Instructions =>
1/ Reproduce the gastric cancer passage word for word from "Immunohistochemical staining of" to "cells (magnification, ×400).".
2/ Decide whether each statement below agrees with the gastric cancer passage. Answer yes or no for each and quote the words of the passage that settle it.
(a) Antigen retrieval included boiling the slides in a water bath for 25 min.
(b) The statistical analyses were performed with a chi-square test.
(c) GRP94 and ER-α36 were highly expressed in the nuclei of gastric carcinoma cells.
3/ Extend the gastric cancer passage, picking up right after the last sentence shown.

Passage provided =>
· · · · ·
Western blot analysis was performed according to methods previously established (12). Briefly, the cells were lysed and homogenized with RIPA buffer. The protein concentration was then estimated with the bicinchoninic acid kit according to the manufacturer’s instructions. The proteins were separated by 10% SDS-polyacrylamide gel electrophoresis and transferred to the PVDF membranes. The membranes were blocked with 5% non-fat milk dissolved in TBS-Tween-20 (containing 50 mm Tris HCl, pH 7.6, 150 mm NaCl and 0.2% Tween-20) for 1 h and probed with the primary antibodies (1;1,000) at 4°C overnight. The blots were then incubated with monoclonal goat anti-mouse or polyclonal goat anti-rabbit IgG conjugated to horseradish peroxidase (1:5,000) for 1 h at 37°C, and visualized with enhanced chemiluminescence. The blots were quantitatively analyzed by TotalLab analysis software (Nonlinear Dynamics Technical, NC, USA).

Immunohistochemical assay

Immunohistochemical staining was conducted on 4-μm tumor sections via a ‘two-step’ assay (9). Briefly, the tissue slides were deparaffinized with xylene and rehydrated using a gradual alcohol series. Endogenous peroxidase activity was inhibited by incubating the slides in a 3% hydrogen peroxide/methanol buffer for 10 min. Antigen retrieval was performed by immersing the slides in EDTA buffer (pH 8.0) followed by boiling in a water bath for 25 min. The slides were subsequently rinsed in PBS and then incubated overnight at 4°C in a humidified chamber with either polyclonal anti-GRP94 antibodies at a dilution of 1:100 or polyclonal anti-ER-α36 antibodies at a dilution of 1:400. The slides were then incubated with the secondary antibody (horseradish peroxidase-conjugated polyclonal goat anti-rabbit Ig; 1:100; Invitrogen Life Technologies) for 30 min. Diaminobenzidine served as a chromagen and the slides were counterstained with hematoxylin. Images were observed and captured using an Olympus BX53 microscope and an Olympus DP72 digital camera, respectively (Olympus Corporation, Tokyo, Japan).

Statistical analysis

SPSS 12.0 software (SPSS, Inc., Chicago, IL, USA) was used to conduct the analysis. All analyses were performed using Student’s t-test. P<0.05 was considered to indicate a statistically significant difference.

Results

GRP94 and ER-α36 are highly expressed in gastric tumors

The GRP94 and ER-α36 expression levels were examined in the specimens from gastric carcinoma patients using IHC assay. GRP94 and ER-α36 were highly expressed in the cytoplasms of gastric carcinoma cells (Fig. 1).

Figure 1

Immunohistochemical staining of gastric cancer tissues. (A) Glucose-regulated protein 94 and (B) estrogen receptor-α36 were highly expressed in the cytoplasm of gastric carcinoma cells (magnification, ×400).
· · · · ·
(Dataset entries)

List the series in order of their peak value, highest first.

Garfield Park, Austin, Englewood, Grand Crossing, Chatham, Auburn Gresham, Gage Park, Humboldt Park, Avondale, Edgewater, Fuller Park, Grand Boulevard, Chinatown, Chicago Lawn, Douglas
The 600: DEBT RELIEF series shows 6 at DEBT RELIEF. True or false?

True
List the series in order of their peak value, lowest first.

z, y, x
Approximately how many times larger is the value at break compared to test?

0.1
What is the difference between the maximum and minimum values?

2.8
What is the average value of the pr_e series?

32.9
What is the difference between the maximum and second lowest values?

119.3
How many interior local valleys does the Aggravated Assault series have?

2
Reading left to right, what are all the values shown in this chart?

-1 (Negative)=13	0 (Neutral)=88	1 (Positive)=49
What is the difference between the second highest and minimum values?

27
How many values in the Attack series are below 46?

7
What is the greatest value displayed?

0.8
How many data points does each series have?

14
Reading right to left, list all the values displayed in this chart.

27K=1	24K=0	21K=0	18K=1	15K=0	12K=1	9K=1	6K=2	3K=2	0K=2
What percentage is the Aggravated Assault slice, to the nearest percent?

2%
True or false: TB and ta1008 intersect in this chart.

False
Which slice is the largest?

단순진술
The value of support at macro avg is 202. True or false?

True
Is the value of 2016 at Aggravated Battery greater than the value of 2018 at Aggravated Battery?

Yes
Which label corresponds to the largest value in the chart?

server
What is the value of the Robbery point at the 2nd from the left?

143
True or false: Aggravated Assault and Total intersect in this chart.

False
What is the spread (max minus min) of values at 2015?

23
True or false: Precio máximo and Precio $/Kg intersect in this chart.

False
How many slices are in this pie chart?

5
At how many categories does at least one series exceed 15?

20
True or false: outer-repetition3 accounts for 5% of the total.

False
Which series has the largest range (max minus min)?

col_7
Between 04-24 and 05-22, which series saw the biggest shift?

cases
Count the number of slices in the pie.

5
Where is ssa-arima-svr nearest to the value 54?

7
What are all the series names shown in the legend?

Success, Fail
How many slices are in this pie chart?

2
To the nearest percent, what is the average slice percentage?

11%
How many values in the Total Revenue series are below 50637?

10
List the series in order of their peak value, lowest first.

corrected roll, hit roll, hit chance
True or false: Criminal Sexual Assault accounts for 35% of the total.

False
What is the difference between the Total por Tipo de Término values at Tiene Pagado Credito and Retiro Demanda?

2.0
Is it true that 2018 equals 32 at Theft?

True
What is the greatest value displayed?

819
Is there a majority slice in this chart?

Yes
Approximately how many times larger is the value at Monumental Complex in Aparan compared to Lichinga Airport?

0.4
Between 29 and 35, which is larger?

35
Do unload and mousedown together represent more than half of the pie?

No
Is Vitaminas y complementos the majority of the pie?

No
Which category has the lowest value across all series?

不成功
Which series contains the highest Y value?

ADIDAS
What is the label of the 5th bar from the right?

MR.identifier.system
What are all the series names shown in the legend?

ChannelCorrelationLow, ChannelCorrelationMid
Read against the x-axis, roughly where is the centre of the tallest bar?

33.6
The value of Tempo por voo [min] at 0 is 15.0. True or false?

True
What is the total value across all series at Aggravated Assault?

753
· · · · ·
Outputs for the tasks =>
1/
Immunohistochemical staining of gastric cancer tissues. (A) Glucose-regulated protein 94 and (B) estrogen receptor-α36 were highly expressed in the cytoplasm of gastric carcinoma cells (magnification, ×400).

2/
(a) Yes: "boiling in a water bath for 25 min"
(b) No: "All analyses were performed using Student’s t-test."
(c) No: "highly expressed in the cytoplasms of gastric carcinoma cells"

3/
E2 increases the protein expression levels of GRP94, ER-α36 and Ser473-Akt

To investigate the involvement of GRP94 in gastric cancer estrogen signaling, the SGC7901 human gastric adenocarcinoma cells were treated with 10−12 M E2 for 24 h (14). Western blotting and quantitative analysis revealed a significant increase in Ser473-Akt, GRP94 and ER-α36 expression levels (P<0.01 for each; Fig. 2).

Figure 2

17β-estradiol (E2) treatment increases the protein expression levels of glucose-regulated protein (GRP)94, estrogen receptor (ER)-α36 and Ser473-Akt. SGC7901 human gastric adenocarcinoma cells were treated with 10−12 M E2 for 24 h. The addition of an equal volume of alcohol served as a control. The protein levels of GRP94, ER-α36 and Ser473-Akt were measured by western blotting, which was then quantitatively analyzed. (A) Western blotting and (B) quantitative analysis. The levels of GRP94, ER-α36 and total Akt were normalized to β-actin levels, and the levels of Ser473-Akt were normalized against total Akt levels. The data are presented as the mean ± SD of three independent experiments. **P<0.01, vs. the control.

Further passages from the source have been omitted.